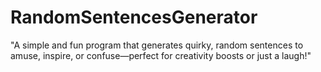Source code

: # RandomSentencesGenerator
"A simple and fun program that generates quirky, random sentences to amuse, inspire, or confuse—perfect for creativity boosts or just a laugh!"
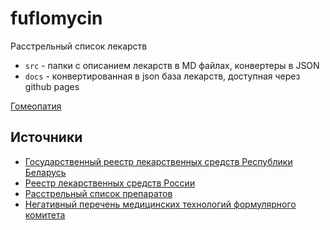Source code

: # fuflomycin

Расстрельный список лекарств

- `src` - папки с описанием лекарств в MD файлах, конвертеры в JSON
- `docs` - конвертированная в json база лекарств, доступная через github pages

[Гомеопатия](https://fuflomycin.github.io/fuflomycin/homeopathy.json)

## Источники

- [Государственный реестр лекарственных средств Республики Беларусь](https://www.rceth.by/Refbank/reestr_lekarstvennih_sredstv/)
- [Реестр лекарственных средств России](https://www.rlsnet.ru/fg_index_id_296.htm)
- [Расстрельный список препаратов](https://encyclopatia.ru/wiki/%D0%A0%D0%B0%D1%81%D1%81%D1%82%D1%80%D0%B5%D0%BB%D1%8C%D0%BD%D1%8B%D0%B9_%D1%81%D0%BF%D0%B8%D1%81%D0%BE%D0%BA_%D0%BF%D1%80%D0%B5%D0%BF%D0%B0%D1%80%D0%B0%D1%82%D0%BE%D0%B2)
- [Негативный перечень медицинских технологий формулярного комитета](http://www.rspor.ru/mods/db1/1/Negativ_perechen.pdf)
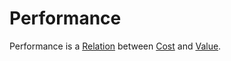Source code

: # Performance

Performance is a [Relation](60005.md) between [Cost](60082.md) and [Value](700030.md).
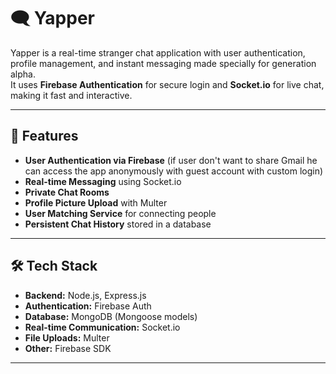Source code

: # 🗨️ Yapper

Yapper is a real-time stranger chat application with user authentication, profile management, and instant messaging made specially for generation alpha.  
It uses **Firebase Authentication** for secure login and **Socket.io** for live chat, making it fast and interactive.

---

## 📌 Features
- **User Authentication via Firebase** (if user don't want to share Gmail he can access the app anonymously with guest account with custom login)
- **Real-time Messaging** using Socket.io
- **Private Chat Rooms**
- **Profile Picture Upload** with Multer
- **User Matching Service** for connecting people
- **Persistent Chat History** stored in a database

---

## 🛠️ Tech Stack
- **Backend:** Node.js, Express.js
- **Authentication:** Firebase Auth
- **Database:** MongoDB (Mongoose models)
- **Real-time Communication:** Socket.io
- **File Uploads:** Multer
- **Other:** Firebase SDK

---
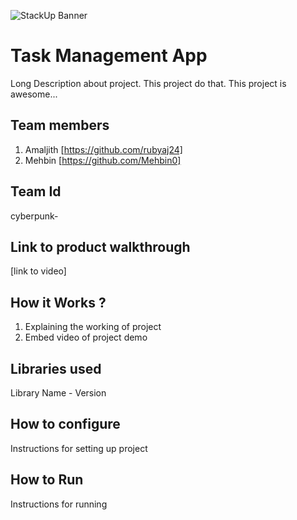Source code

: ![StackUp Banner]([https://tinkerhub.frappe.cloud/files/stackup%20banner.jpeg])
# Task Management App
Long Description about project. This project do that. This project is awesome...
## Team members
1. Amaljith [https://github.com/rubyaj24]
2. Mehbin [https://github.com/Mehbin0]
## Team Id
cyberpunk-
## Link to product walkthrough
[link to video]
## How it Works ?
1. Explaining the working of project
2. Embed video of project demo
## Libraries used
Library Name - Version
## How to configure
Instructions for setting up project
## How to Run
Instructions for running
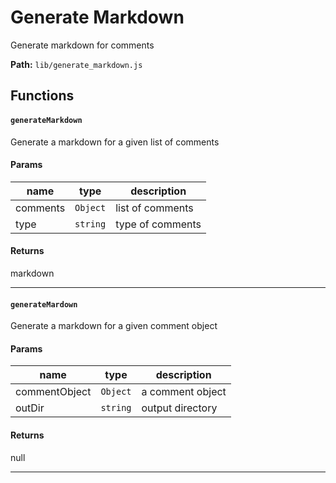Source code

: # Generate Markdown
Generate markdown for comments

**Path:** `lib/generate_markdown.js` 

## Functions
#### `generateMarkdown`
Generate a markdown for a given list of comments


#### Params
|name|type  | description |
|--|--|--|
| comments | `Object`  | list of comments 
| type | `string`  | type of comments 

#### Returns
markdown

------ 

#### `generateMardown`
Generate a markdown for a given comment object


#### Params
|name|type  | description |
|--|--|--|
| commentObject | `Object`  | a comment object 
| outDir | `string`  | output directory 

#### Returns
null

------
########################################
* _Work instructions_
Rewrite all of the records above, replacing every "Socket.io" with "Pusher" and leaving everything else unchanged. Leave the pictures out of your answer.

* _Written reply_
Source code

: # RandomSentencesGenerator
"A simple and fun program that generates quirky, random sentences to amuse, inspire, or confuse—perfect for creativity boosts or just a laugh!"
Source code

: # fuflomycin

Расстрельный список лекарств

- `src` - папки с описанием лекарств в MD файлах, конвертеры в JSON
- `docs` - конвертированная в json база лекарств, доступная через github pages

[Гомеопатия](https://fuflomycin.github.io/fuflomycin/homeopathy.json)

## Источники

- [Государственный реестр лекарственных средств Республики Беларусь](https://www.rceth.by/Refbank/reestr_lekarstvennih_sredstv/)
- [Реестр лекарственных средств России](https://www.rlsnet.ru/fg_index_id_296.htm)
- [Расстрельный список препаратов](https://encyclopatia.ru/wiki/%D0%A0%D0%B0%D1%81%D1%81%D1%82%D1%80%D0%B5%D0%BB%D1%8C%D0%BD%D1%8B%D0%B9_%D1%81%D0%BF%D0%B8%D1%81%D0%BE%D0%BA_%D0%BF%D1%80%D0%B5%D0%BF%D0%B0%D1%80%D0%B0%D1%82%D0%BE%D0%B2)
- [Негативный перечень медицинских технологий формулярного комитета](http://www.rspor.ru/mods/db1/1/Negativ_perechen.pdf)
Source code

: # Performance

Performance is a [Relation](60005.md) between [Cost](60082.md) and [Value](700030.md).
Source code

: # 🗨️ Yapper

Yapper is a real-time stranger chat application with user authentication, profile management, and instant messaging made specially for generation alpha.  
It uses **Firebase Authentication** for secure login and **Pusher** for live chat, making it fast and interactive.

---

## 📌 Features
- **User Authentication via Firebase** (if user don't want to share Gmail he can access the app anonymously with guest account with custom login)
- **Real-time Messaging** using Pusher
- **Private Chat Rooms**
- **Profile Picture Upload** with Multer
- **User Matching Service** for connecting people
- **Persistent Chat History** stored in a database

---

## 🛠️ Tech Stack
- **Backend:** Node.js, Express.js
- **Authentication:** Firebase Auth
- **Database:** MongoDB (Mongoose models)
- **Real-time Communication:** Pusher
- **File Uploads:** Multer
- **Other:** Firebase SDK

---
Source code

: ![StackUp Banner]([https://tinkerhub.frappe.cloud/files/stackup%20banner.jpeg])
# Task Management App
Long Description about project. This project do that. This project is awesome...
## Team members
1. Amaljith [https://github.com/rubyaj24]
2. Mehbin [https://github.com/Mehbin0]
## Team Id
cyberpunk-
## Link to product walkthrough
[link to video]
## How it Works ?
1. Explaining the working of project
2. Embed video of project demo
## Libraries used
Library Name - Version
## How to configure
Instructions for setting up project
## How to Run
Instructions for running
Source code

: # Generate Markdown
Generate markdown for comments

**Path:** `lib/generate_markdown.js` 

## Functions
#### `generateMarkdown`
Generate a markdown for a given list of comments


#### Params
|name|type  | description |
|--|--|--|
| comments | `Object`  | list of comments 
| type | `string`  | type of comments 

#### Returns
markdown

------ 

#### `generateMardown`
Generate a markdown for a given comment object


#### Params
|name|type  | description |
|--|--|--|
| commentObject | `Object`  | a comment object 
| outDir | `string`  | output directory 

#### Returns
null

------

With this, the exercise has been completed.